Referring to FIG. 3 of the drawing, in a process or system employing a pyrolysis reactor of the type indicated, e.g. at 30 in FIG. 2 of the drawing, coal is pulverized and dried and is then transported pneumatically for introduction via 48 into the bottom of the pyrolysis reactor 30, in the form of a fluid jet 46, as shown in FIG. 2. In the pyrolysis reactor 30 the fluid jet of coal particles is mixed with recycled char in the fluidized state, as noted above. The recycled char heats the coal particles to a temperature ranging from about 900° to about 2,000° F., preferably between about 1,000° and about 1,400° F., the hot recycled by-product char at 32 (see FIG. 2) thus providing the heat for pyrolysis. The coal is heated to its decomposition temperature within a fraction of a second, e.g. 0.1 second.
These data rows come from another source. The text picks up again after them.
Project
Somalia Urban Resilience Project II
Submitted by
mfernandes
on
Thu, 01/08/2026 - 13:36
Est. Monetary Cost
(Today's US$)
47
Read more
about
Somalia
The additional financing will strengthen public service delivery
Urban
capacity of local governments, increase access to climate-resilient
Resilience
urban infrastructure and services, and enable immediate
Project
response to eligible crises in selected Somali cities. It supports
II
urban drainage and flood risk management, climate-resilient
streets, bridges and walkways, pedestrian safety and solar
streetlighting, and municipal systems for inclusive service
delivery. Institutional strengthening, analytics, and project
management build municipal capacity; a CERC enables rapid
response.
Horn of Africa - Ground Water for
The volatilized products from the pyrolysis reactor 30, including char, are conducted via line 52 into cyclones, as illustrated at 60 in FIG. 3, and additional gases flow via vent 51 from the fluidized bed of char in reactor 30 to such cyclones. The effluent gaseous products at 62 from cyclones 60, are rapidly quenched at 64 to avoid any secondary decomposition. The char 66 exiting the cyclones at 60 is transported via 68 to a char burner 70 where the char is partially combusted with air introduced at 72 into the char burner, raising the temperature of the char therein, e.g. to about 1,350° F. The char from char burner 70 is then recycled at 74 to the cyclone indicated at 76 for removal of flue gases at 78 (see also FIG. 2), and the resulting char is then fed at 32 back into the pyrolysis reactor 30.
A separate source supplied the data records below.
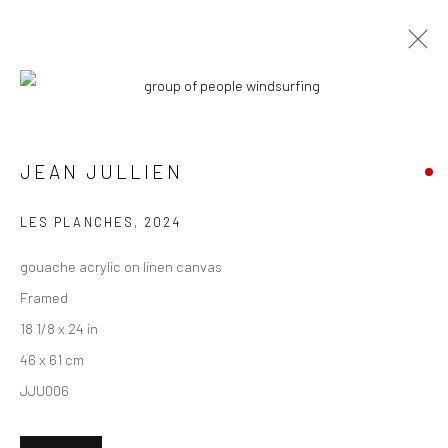
ARTWORKS
JEAN JULLIEN
New York City:
LES PLANCHES
,
2024
54 Ludlow St.
gouache acrylic on linen canvas
New York, NY 10002
Framed
San Francisco:
18 1/8 x 24 in
Minnesota Street Project
46 x 61 cm
1275 Minnesota St.
JJU006
San Francisco, CA 94107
A portion of the char from cyclones 60 can be conveyed at 79 to a char desulfurization plant 80 and the purified char product removed at 82.
The pyrolysis vapors are quenched at 64 to recover product gas at 84 and to cool, condense and collect the product tars or liquids, including water, at 86. These liquids can then be upgraded into marketable fuel by hydrogenation. The non-condensible product gas at 84 is used for fuel and production of hydrogen.
The excess char recovered in the process may be desulfurized and used as a clean solid fuel or gasified and the resultant gas purified. Since this char will not agglomerate, it is suitable for gasification by processes currently known in the art.
In the above described process it is seen, however, that at least a portion of the product char is used as a carrier to supply heat directly to the pyrolysis reactor in a continuous flow system.
Another feature of the present process is the capability for processing caking coals in one step without pre-treatment, while avoiding plugging of the pyrolysis reactor. This is accomplished by taking advantage of the rapid heatup of the fine coal particles obtained by char heating, particularly by the use of a fluid jet reactor of the type herein described.
From the foregoing, it is seen that the present invention affords procedure and a pyrolysis reactor which permits rapid heating and pyrolysis of particulate coal to produce gaseous products and char, and wherein a high velocity jet of agglomerative coal particles is injected upwardly in the reactor, the coal particles being heated rapidly and carbonized, by means of a fluidized bed of char, the char being introduced uniformly around the coal and mixed and entrained therein without appreciable recirculation of such entrained char back to the fluidized bed of char within the reactor, so that the coal particles pass through the tacky state and are no longer tacky when they impinge upon the wall of the reactor, thereby avoiding adherence of solid carbonized particles to the wall of the reactor and avoiding plugging of the reactor. Volatile products and char, including the char introduced from the fluidized bed, are continuously rapidly discharged from the pyrolysis reactor, the char is separated from the gaseous products, partially combusted and recycled to the fluidized char bed in the reactor to supply the required heat for pyrolysis.
While I have described particular embodiments of my invention for purposes of illustration, it is understood that other modifications and variations will occur to those skilled in the art, and the invention accordingly is not to be taken as limited except by the scope of the appended claims.